If the lobster smack industry does fall under the Jones Act, as Welte contends, Vereb does not believe the definition of fisheries in the act includes transporting lobsters. “The word `or’ does not appear before the word `transport,'” Vereb said, implying that fish therefore had to be caught and transported by the same operation. However, Vereb also stressed that his office is still reviewing the arguments for reconsideration, and is not ready to make any conclusions regarding the case. “We don’t know yet – if we reconsider the case and we disagree with his case, we will send a letter informing him of the ruling. If we are under the impression his argument has merit, we will solicit public comment and proceed with the reconsideration.”

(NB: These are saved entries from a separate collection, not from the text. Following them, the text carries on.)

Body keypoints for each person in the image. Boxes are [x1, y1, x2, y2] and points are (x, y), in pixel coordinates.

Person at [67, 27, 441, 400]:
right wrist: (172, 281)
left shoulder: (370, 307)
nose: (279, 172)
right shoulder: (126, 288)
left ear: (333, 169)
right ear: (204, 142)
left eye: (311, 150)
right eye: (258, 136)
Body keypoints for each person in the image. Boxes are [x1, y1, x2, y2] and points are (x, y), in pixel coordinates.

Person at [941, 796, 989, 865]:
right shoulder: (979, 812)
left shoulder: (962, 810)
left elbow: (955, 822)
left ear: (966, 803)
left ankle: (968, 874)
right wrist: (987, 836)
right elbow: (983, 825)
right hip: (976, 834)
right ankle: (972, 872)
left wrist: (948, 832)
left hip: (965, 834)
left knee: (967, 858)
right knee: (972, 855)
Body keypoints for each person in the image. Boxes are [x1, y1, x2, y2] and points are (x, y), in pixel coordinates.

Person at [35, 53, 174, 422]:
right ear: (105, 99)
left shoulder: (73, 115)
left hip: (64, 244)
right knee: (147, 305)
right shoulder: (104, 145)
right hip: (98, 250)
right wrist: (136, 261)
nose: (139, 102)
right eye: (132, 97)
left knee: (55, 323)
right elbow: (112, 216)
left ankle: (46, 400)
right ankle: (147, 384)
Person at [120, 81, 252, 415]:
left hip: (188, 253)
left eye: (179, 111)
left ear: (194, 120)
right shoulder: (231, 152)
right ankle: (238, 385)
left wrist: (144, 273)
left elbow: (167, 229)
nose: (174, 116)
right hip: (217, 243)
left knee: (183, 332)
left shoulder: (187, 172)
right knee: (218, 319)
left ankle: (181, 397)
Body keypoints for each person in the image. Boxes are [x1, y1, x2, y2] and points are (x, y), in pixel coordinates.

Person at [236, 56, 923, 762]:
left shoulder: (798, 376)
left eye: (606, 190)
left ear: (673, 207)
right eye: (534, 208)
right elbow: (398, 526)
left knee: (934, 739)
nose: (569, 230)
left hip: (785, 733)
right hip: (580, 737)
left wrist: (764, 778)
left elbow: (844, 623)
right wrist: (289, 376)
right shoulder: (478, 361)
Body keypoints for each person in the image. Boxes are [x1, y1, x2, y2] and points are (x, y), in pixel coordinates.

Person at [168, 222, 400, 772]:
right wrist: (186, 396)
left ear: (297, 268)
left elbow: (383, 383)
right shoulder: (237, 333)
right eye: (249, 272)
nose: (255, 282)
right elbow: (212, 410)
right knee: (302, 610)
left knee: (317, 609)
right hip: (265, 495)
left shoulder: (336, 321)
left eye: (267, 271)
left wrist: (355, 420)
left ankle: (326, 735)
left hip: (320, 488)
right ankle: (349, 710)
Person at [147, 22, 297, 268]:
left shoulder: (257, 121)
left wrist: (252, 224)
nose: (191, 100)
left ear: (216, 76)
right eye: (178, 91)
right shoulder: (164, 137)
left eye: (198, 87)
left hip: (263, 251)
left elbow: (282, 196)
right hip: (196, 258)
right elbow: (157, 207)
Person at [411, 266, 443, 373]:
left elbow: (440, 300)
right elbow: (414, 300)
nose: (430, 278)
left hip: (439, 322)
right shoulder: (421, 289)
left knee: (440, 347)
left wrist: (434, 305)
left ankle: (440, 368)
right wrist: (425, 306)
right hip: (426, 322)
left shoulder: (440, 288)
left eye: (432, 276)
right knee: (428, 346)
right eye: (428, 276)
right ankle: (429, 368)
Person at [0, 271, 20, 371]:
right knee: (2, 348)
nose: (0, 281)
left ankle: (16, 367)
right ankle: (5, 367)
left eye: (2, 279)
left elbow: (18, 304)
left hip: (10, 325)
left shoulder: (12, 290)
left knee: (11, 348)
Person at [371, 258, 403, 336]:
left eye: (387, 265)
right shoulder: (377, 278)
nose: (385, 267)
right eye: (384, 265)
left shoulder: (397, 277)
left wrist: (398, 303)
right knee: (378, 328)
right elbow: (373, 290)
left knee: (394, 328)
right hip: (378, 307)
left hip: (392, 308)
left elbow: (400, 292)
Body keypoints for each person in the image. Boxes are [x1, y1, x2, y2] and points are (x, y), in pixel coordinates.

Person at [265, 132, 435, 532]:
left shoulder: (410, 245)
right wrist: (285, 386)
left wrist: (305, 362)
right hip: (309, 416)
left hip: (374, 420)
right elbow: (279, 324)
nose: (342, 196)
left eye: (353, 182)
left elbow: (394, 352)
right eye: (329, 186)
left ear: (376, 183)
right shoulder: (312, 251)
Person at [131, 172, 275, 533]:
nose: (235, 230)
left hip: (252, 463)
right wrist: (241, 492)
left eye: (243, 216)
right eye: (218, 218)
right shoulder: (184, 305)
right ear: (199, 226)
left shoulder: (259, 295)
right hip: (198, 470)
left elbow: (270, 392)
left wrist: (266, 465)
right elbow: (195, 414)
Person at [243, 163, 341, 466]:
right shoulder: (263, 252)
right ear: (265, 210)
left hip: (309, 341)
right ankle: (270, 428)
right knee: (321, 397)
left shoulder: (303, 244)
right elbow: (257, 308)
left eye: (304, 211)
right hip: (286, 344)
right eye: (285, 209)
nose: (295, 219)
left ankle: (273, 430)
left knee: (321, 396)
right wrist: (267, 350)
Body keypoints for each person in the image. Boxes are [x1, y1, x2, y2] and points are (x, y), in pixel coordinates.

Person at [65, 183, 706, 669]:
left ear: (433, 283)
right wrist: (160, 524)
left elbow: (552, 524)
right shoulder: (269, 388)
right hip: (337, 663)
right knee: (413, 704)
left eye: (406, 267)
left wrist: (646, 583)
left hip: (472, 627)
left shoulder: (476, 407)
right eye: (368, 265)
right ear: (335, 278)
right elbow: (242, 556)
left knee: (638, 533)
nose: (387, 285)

For now, Drisko continues to run his lobster smack with his two Canadian vessels while awaiting the final ruling from CBP. Others in the fishing industry are casting an uneasy eye on the proceedings, waiting to see what precedent the government will set. This case will ultimately determine the legal regulations for lobster smacks. Are they part of the fisheries industry, or are they simply coastwise trade? Do they fall under the Jones Act, or are they governed by a fishing statue? Drisko may be the center of this debate, but the ruling will affect the regulations of all lobster smack owners. For now, all they can do is hope for the best. Ultimately, the entire case may come down to a single issue – how the government will interpret the word `or.’